Department of Defense honors Dr. Saleem’s cutting-edge prostate cancer research

Promising research at The Hormel Institute focused on effectively attacking a form of prostate cancer resistant to chemotherapy is being recognized nationally by the U.S. Department of Defense.

Dr. Mohammad Saleem, leader of the Molecular Chemoprevention and Therapeutics research section at The Hormel Institute, University of Minnesota had work recently featured as one of three prostate cancer research projects included in the Department of Defense’s “2014 Research Highlights” section.

Saleem, an assistant professor who brought his research to The Hormel Institute four years ago from the University of Wisconsin, is the recipient of a New Investigator Award from the Department of Defense Prostate Cancer Research Program. Saleem and his team have provided compelling evidence that a gene known as BMI1 plays a crucial role in determining the fate of tumors treated with chemotherapy.

“I am greatly honored and encouraged to know that the Department of Defense views my research as a potential key to overcoming the molecular barrier for treating aggressive prostate cancer in men,” Saleem said.

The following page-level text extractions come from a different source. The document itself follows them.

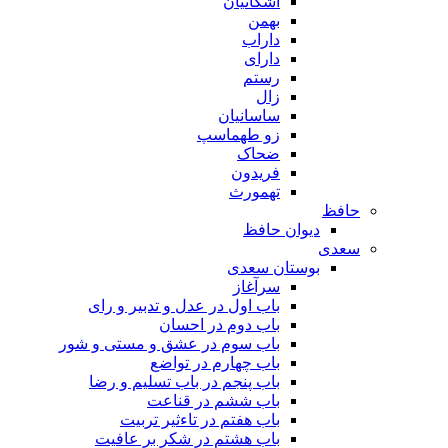
اشکانیان
بهمن
داراب
دارای
رستم
زال
ساسانیان
زو طهماسپ‏
ضحاک
فریدون
تهمورث
حافظ
دیوان حافظ
سعدی
بوستان سعدی
سرآغاز
باب اول در عدل و تدبیر و رای
باب دوم در احسان
باب سوم در عشق و مستی و شور
باب چهارم در تواضع
باب پنجم در باب تسلیم و رضا
باب ششم در قناعت
باب هفتم در تاءثیر تربیت
باب هشتم در شکر بر عافیت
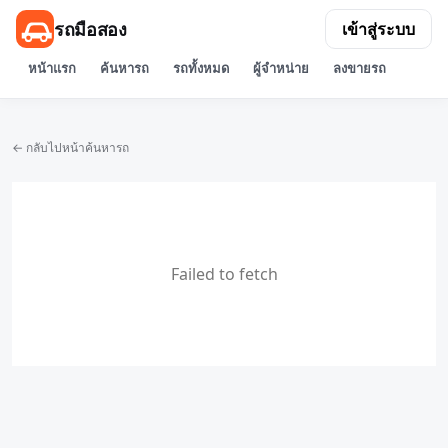
รถมือสอง
เข้าสู่ระบบ
หน้าแรก
ค้นหารถ
รถทั้งหมด
ผู้จำหน่าย
ลงขายรถ
← กลับไปหน้าค้นหารถ
Failed to fetch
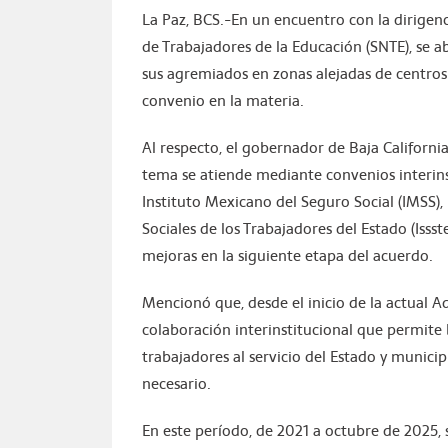
La Paz, BCS.-En un encuentro con la dirigenc
de Trabajadores de la Educación (SNTE), se ab
sus agremiados en zonas alejadas de centros
convenio en la materia.
Al respecto, el gobernador de Baja Californi
tema se atiende mediante convenios interinsti
Instituto Mexicano del Seguro Social (IMSS), 
Sociales de los Trabajadores del Estado (Isss
mejoras en la siguiente etapa del acuerdo.
Mencionó que, desde el inicio de la actual 
colaboración interinstitucional que permite 
trabajadores al servicio del Estado y munici
necesario.
En este período, de 2021 a octubre de 2025,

Castration-resistant prostate cancer (CRPC) is a deadly form of prostate cancer that is difficult to treat, and little is known about the reasons contributing to it, according to the DOD. Given that, identifying one or more critical molecules involved in conferring chemoresistance would be a significant advancement in developing new ways to prevent or treat that form of prostate cancer.

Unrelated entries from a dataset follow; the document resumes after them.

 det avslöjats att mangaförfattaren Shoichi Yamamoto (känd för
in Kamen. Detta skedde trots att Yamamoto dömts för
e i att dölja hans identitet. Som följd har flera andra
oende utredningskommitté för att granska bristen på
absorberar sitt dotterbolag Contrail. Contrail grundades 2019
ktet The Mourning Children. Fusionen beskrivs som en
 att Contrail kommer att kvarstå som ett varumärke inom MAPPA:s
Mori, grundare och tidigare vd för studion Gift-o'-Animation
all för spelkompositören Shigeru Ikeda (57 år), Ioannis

Recent advancements in cancer genomics have paved a way to understanding the causes and mechanisms underlying chemoresistance and the survival of prostate tumor cells during and after chemotherapy, the DOD says. Recent reports indicate involvement of several genes, including a group known as the Polycomb gene repressor family, which has been associated with several types of cancer, including prostate cancer. The emergence of BMI1 – a specific member of the Polycomb family – as a gene involved in cancer stem-cell renewal makes it an attractive target for further investigation.

Saleem and his researchers have identified a unique mechanism through which BMI1 rescues tumor cells from chemotherapy by regulating the activity and binding of the TCF4 transcription factor to the control region of BCL2, an anti-apoptotic gene. They also noticed that BMI1 is capable of driving normal cells to an over-active growth state by breaking their normal process of aging and death, suggesting that BMI1 possibly plays a vital role in breaking the sleeping mode of tumor cells and driving them toward a rapid increase in numbers.

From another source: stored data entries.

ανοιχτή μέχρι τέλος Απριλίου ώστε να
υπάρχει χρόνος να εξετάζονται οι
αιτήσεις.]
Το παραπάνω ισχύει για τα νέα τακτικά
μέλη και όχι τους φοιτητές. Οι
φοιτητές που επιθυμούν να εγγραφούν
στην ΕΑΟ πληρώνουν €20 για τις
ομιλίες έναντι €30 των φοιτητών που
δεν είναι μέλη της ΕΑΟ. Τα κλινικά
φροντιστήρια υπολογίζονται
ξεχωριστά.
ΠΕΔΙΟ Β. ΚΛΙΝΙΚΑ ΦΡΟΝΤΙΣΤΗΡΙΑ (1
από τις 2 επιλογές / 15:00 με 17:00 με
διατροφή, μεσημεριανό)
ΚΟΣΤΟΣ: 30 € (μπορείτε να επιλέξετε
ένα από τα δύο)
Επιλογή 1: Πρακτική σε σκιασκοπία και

“The fact that BMI1 expression is not influenced by androgen, which is the target of most chemotherapy treatments, further suggests that BMI1 might play a role in driving indolent disease to a more aggressive, androgen-independent disease state,” according to the DOD report on Saleem’s research.

Work by Saleem’s section also tested the ability of BMI1 blockade to enhance the results of docetaxel treatment, a commonly used therapy that can lower PSA levels in prostate-cancer patients by more than 50 percent but is not able to completely eliminate the tumor. Researchers at The Hormel Institute showed that targeting BMI1 in chemoresistant cells sensitizes them to docetaxel therapy, and that the success of docetaxel therapy is highly dependent on the BMI1 level.

“This suggests that targeting BMI1 should be part of a therapeutic strategy to combat chemoresistant cancer, and BMI1-specific interventions may provide opportunities to enhance the efficacy of chemotherapy in a large group of prostate cancer patients,” the DOD says.

The Hormel Institute, University of Minnesota, is a world-renowned medical research center in Austin, Minn., focused on discoveries leading to the prevention and control of cancer. In July 2014, The Hormel Institute will undergo a major expansion that will about double the size of its state-of-the-art facility, adding 20 laboratories and needed space for its International Center of Research Technology. The Hormel Foundation is providing a $13.5 million match to the State of Minnesota’s bonding funding for the expansion. The Hormel Foundation is committing an additional $9.5 million to recruit top scientists, equip labs with state-of-the-art technologies, and create a cutting-edge environment for progressive cancer research.